My job was to close that gap. Not to water down the concept, but to translate it — finding ways to preserve the intent of the experience while working inside the constraints neither the agency nor engineering could see from where they were standing.

What made this genuinely hard
The agency was designing for the ideal. Dell's engineering team was building in the real. Both groups were right about their part of the problem. I had to hold both realities at once — which meant being fluent in the agency's creative language and in Dell's technical constraints to find solutions neither side could see.
How I approached it

Build the system in Phase 1. Scale it in Phases 2 and 3.

Phase 1 wasn't just the campaign launch — it was the component system. Rather than designing each market's version independently, I built a reusable library in Phase 1 that regional teams could configure and adapt. This was a deliberate choice to invest more upfront in exchange for significantly less work — and much higher consistency — across every subsequent phase and market.

Component system diagram
Component system — reusable modules, variants, and global market configuration options
The Phase 1 component library. Each module designed to be configured by regional teams — adapting language, imagery, and local content — without individual design involvement per market.

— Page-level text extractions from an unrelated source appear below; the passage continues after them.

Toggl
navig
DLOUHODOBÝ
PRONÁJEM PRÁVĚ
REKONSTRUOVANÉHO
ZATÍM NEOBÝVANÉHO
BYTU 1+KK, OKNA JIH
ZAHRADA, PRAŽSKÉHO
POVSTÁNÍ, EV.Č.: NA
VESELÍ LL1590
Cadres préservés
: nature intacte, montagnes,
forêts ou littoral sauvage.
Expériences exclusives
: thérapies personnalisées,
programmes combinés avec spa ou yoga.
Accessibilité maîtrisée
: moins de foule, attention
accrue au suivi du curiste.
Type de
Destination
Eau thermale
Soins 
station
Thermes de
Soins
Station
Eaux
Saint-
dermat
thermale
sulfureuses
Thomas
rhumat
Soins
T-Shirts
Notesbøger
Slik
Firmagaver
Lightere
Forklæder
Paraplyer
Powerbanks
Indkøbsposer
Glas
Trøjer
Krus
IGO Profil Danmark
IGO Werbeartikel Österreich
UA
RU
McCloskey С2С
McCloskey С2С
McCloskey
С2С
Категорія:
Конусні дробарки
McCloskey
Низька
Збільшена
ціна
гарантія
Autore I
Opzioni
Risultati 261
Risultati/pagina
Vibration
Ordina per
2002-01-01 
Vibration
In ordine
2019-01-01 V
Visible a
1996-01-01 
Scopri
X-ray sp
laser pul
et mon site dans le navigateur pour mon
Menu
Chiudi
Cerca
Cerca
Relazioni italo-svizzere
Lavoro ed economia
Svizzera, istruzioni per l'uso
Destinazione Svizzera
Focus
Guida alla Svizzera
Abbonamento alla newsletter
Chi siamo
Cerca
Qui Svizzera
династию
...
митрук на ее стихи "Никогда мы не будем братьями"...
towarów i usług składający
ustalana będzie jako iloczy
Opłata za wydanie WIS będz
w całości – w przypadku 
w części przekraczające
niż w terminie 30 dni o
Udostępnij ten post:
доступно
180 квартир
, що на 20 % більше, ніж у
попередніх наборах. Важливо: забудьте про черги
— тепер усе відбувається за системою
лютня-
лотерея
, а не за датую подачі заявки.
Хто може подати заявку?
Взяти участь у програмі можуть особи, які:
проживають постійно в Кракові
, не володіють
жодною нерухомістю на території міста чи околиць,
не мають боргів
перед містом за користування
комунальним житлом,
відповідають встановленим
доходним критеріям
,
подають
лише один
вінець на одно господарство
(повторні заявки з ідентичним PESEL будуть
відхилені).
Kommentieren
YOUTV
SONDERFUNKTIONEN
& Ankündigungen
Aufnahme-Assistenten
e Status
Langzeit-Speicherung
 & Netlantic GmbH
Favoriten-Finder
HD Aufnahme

Phases 2 and 3 expanded the experience and rolled out to new markets. Because the system was already in place, new market implementations were configuration problems, not design problems. The 28% improvement in component reuse was a direct result of Phase 1 investment.

Phase 2 screenshot
Phase 2 — Interactive experience layered onto the established system
New interactive features added in Phase 2, built on Phase 1 components. No re-architecture required.
Phase 3 screenshot
Phase 3 — Global market rollout using Phase 1 component library
Phase 3 implementations. What previously required full design engagement now required configuration.
Key decisions
Treated phasing as a design strategy, not a PM constraint
Three phased releases gave us real user behavior data before committing to the next phase. Phase 1 was as much about learning what resonated as it was about launching. That data shaped decisions in Phases 2 and 3 in ways a single-launch approach would never have allowed.
Invested in the component system in Phase 1, not the individual pages
The temptation in Phase 1 was to design the most impressive version of the launch pages. I invested that time in the component system instead — which is why Phase 3 markets could be implemented at a fraction of the Phase 1 cost.
Found the negotiable elements in the agency concept
Not everything in the agency's vision was equally important to the experience. I worked with them to identify which elements were load-bearing for the concept — and which could be adapted to fit Dell's constraints without losing the point. That conversation required trust and a shared vocabulary we built together.
What I took from this
The translation gap between agencies and internal engineering is a design problem. It requires someone who can hold both realities at once — not someone who belongs entirely to either side.
Phasing is a design decision. Launching in stages lets you learn before you commit. It's also much easier to maintain exec confidence when there are visible milestones rather than a single long runway.
Component systems are the highest-leverage work in a multi-market campaign. The time invested in Phase 1 paid back on every page, every market, and every phase that followed.